Russian cyber spies went into overdrive following Moscow’s invasion of Ukraine in February, launching multiple attacks against Kyiv’s allies. Estonia is a notable exception.
Russian intelligence agencies had stepped up network penetration and espionage activities against 42 countries outside Ukraine since the war broke out, a report released by Microsoft said.
While Russian hackers prioritized NATO governments, they also launched attacks against think tanks, humanitarian organizations, IT companies, and critical infrastructure, including energy suppliers.
American organizations were Russia’s number one target. Poland, a hub for military and humanitarian assistance to Ukraine, was also high on the priority list. As were the Baltic states of Lithuania and Latvia but not Estonia, where not a single intrusion was detected. Microsoft attributes this to the country’s adoption of cloud services.

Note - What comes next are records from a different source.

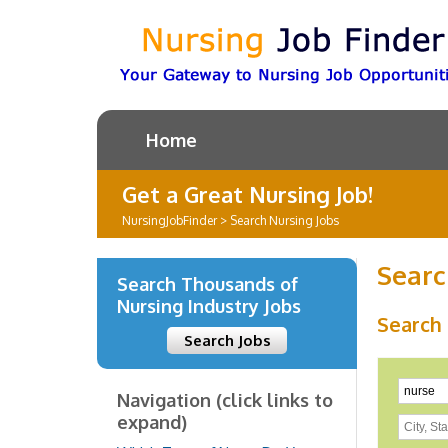
Home
Get a Great Nursing Job!
NursingJobFinder
>
Search Nursing Jobs
Searc
Search Thousands of
Nursing Industry Jobs
Search
Search Jobs
Navigation (click links to
expand)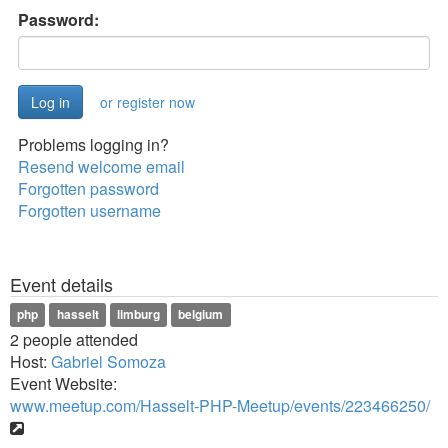
Password:
or register now
Problems logging in?
Resend welcome email
Forgotten password
Forgotten username
Event details
php
hasselt
limburg
belgium
2 people attended
Host:
Gabriel Somoza
Event Website:
www.meetup.com/Hasselt-PHP-Meetup/events/223466250/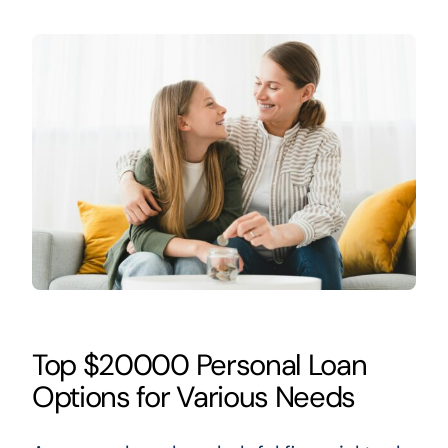
Top $20000 Personal Loan
Options for Various Needs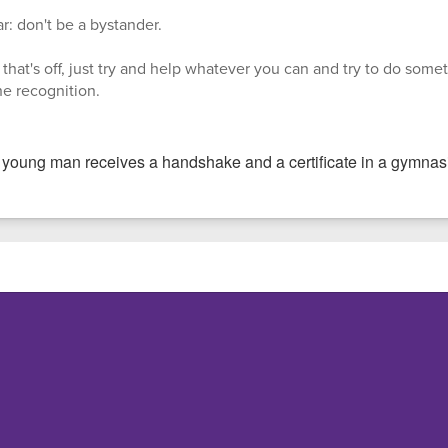
r: don't be a bystander.
that's off, just try and help whatever you can and try to do someth
the recognition.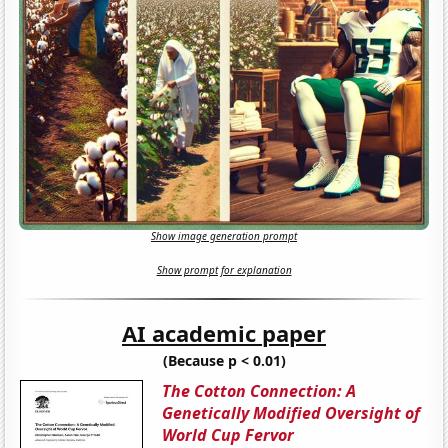
Show image generation prompt
Show prompt for explanation
AI academic paper
(Because p < 0.01)
The Cotton Connection: A
Genetically Modified Oversight of
World Cup Fervor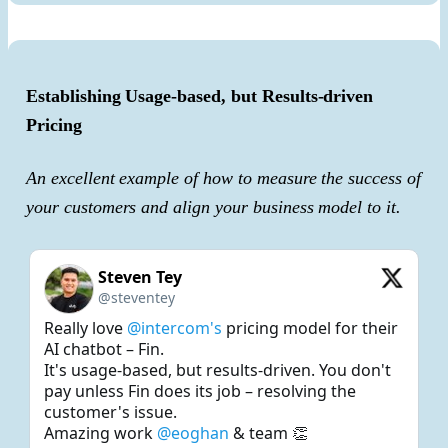
Establishing Usage-based, but Results-driven
Pricing
An excellent example of how to measure the success of
your customers and align your business model to it.
Steven Tey
@steventey
Really love 
@intercom's
 pricing model for their 
AI chatbot – Fin.

It's usage-based, but results-driven. You don't 
pay unless Fin does its job – resolving the 
customer's issue.

Amazing work 
@eoghan
 & team 👏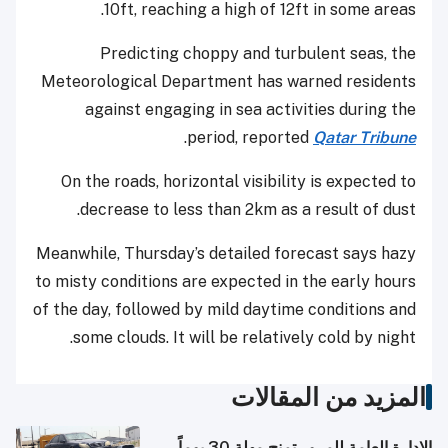
10ft, reaching a high of 12ft in some areas.
Predicting choppy and turbulent seas, the
Meteorological Department has warned residents
against engaging in sea activities during the
.
period, reported
Qatar Tribune
On the roads, horizontal visibility is expected to
decrease to less than 2km as a result of dust.
Meanwhile, Thursday’s detailed forecast says hazy
to misty conditions are expected in the early hours
of the day, followed by mild daytime conditions and
some clouds. It will be relatively cold by night.
المزيد من المقالات
الإدارة العامة للمرور تمنح مهلة 30 يوماً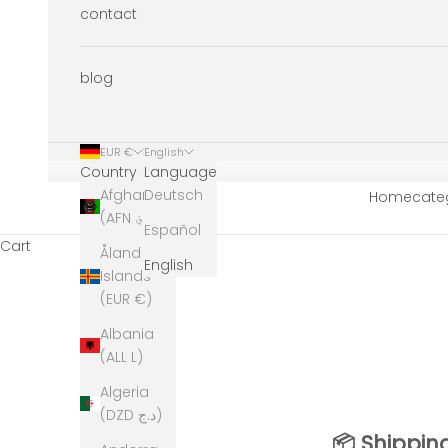
contact
blog
EUR €
English
Country
Language
Afghanistan
Deutsch
Home
cate
(AFN ؋)
Español
Cart
Åland
English
Islands
(EUR €)
Albania
(ALL L)
Algeria
(DZD د.ج)
📦 Shippin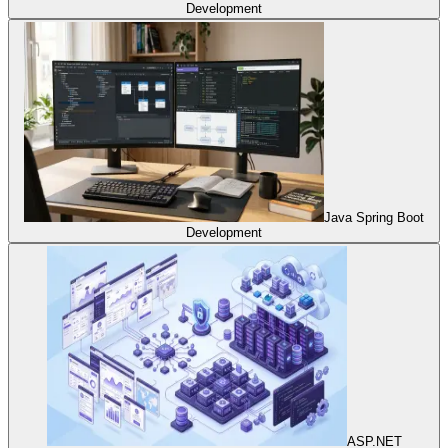
Development
Java Spring Boot
Development
ASP.NET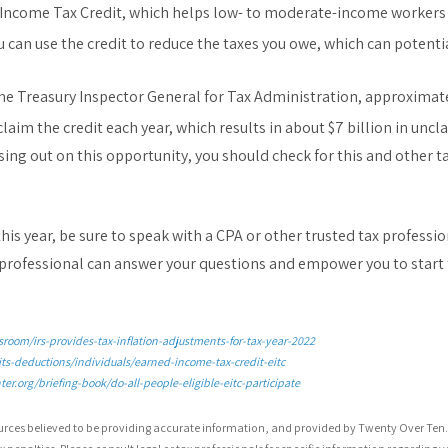
Income Tax Credit, which helps low- to moderate-income workers a
 you can use the credit to reduce the taxes you owe, which can potenti
the Treasury Inspector General for Tax Administration, approximate
claim the credit each year, which results in about $7 billion in unc
ing out on this opportunity, you should check for this and other ta
this year, be sure to speak with a CPA or other trusted tax professi
 professional can answer your questions and empower you to start 
room/irs-provides-tax-inflation-adjustments-for-tax-year-2022
its-deductions/individuals/earned-income-tax-credit-eitc
er.org/briefing-book/do-all-people-eligible-eitc-participate
urces believed to be providing accurate information, and provided by Twenty Over Ten. 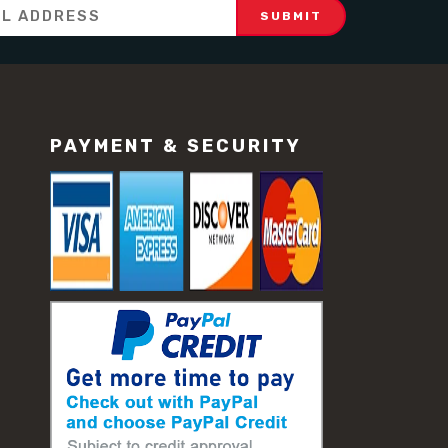
PAYMENT & SECURITY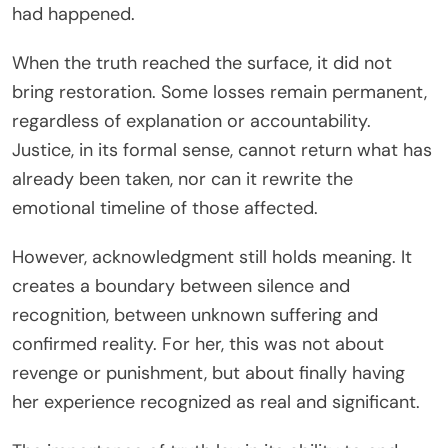
had happened.
When the truth reached the surface, it did not
bring restoration. Some losses remain permanent,
regardless of explanation or accountability.
Justice, in its formal sense, cannot return what has
already been taken, nor can it rewrite the
emotional timeline of those affected.
However, acknowledgment still holds meaning. It
creates a boundary between silence and
recognition, between unknown suffering and
confirmed reality. For her, this was not about
revenge or punishment, but about finally having
her experience recognized as real and significant.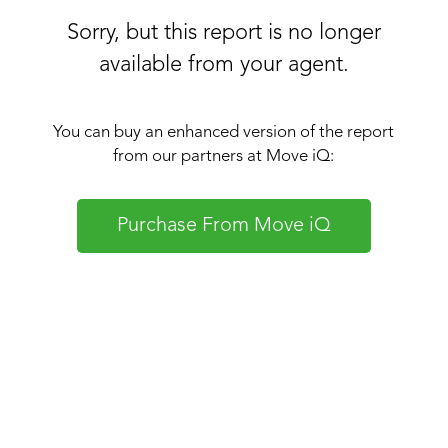
Sorry, but this report is no longer
available from your agent.
You can buy an enhanced version of the report
from our partners at Move iQ:
Purchase From Move iQ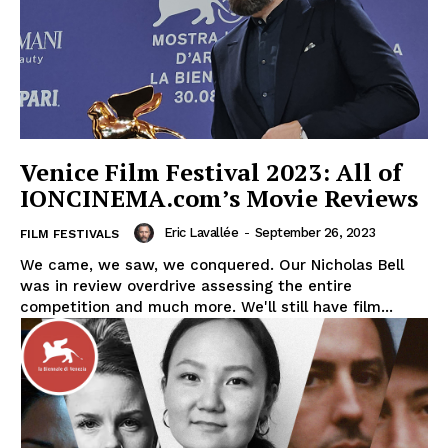
Venice Film Festival 2023: All of
IONCINEMA.com’s Movie Reviews
Eric Lavallée
-
September 26, 2023
FILM FESTIVALS
We came, we saw, we conquered. Our Nicholas Bell
was in review overdrive assessing the entire
competition and much more. We'll still have film...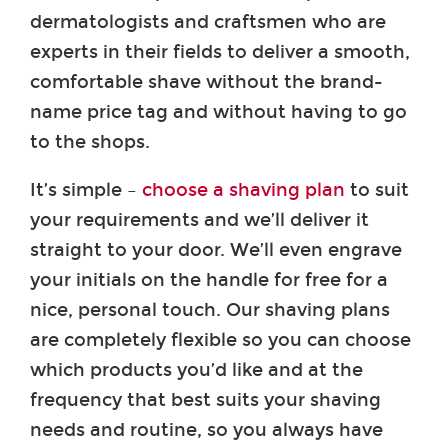
dermatologists and craftsmen who are
experts in their fields to deliver a smooth,
comfortable shave without the brand-
name price tag and without having to go
to the shops.
It’s simple –
choose a shaving plan
to suit
your requirements and we’ll deliver it
straight to your door. We’ll even engrave
your initials on the handle for free for a
nice, personal touch. Our shaving plans
are completely flexible so you can choose
which products you’d like and at the
frequency that best suits your shaving
needs and routine, so you always have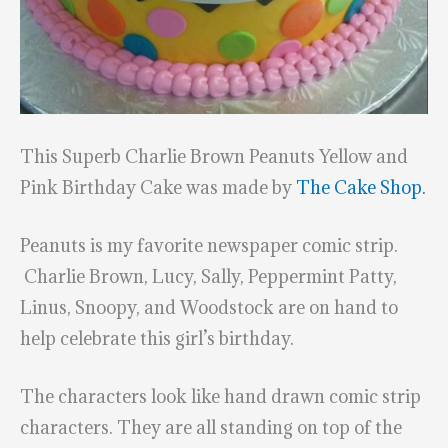
This Superb Charlie Brown Peanuts Yellow and
Pink Birthday Cake was made by
The Cake Shop.
Peanuts is my favorite newspaper comic strip.
Charlie Brown, Lucy, Sally, Peppermint Patty,
Linus, Snoopy, and Woodstock are on hand to
help celebrate this girl’s birthday.
The characters look like hand drawn comic strip
characters. They are all standing on top of the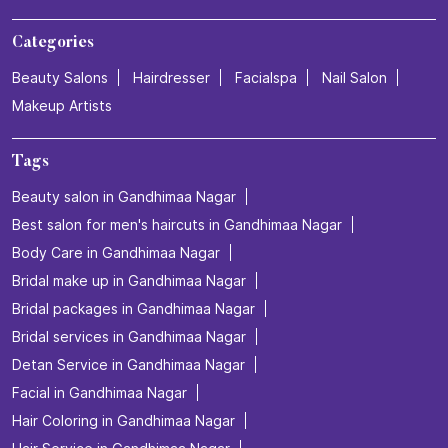
Categories
Beauty Salons
Hairdresser
Facialspa
Nail Salon
Makeup Artists
Tags
Beauty salon in Gandhimaa Nagar
Best salon for men's haircuts in Gandhimaa Nagar
Body Care in Gandhimaa Nagar
Bridal make up in Gandhimaa Nagar
Bridal packages in Gandhimaa Nagar
Bridal services in Gandhimaa Nagar
Detan Service in Gandhimaa Nagar
Facial in Gandhimaa Nagar
Hair Coloring in Gandhimaa Nagar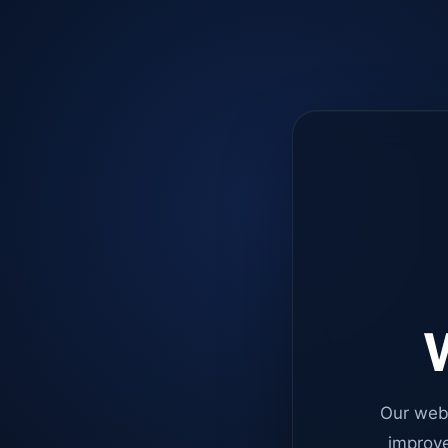
W
Our web
improve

“We remain the most concerned about government computers that are running on premises rather than in the cloud,” the report said.
The US, Poland, and the two Baltic countries accounted for more than a third of all attacks, but Denmark, Norway, and Turkey were also affected. Finland and Sweden, which are not NATO members but have expressed a desire to join the alliance, faced an increase in hostile activities as well.
Microsoft estimates that 29% of identified attacks were successful, with a quarter of those leading to data theft. It warned that this “likely understates the degree of Russian success” but noted that target countries were also ramping up their defenses.
In the past, Russia denied it was carrying out cyber attacks.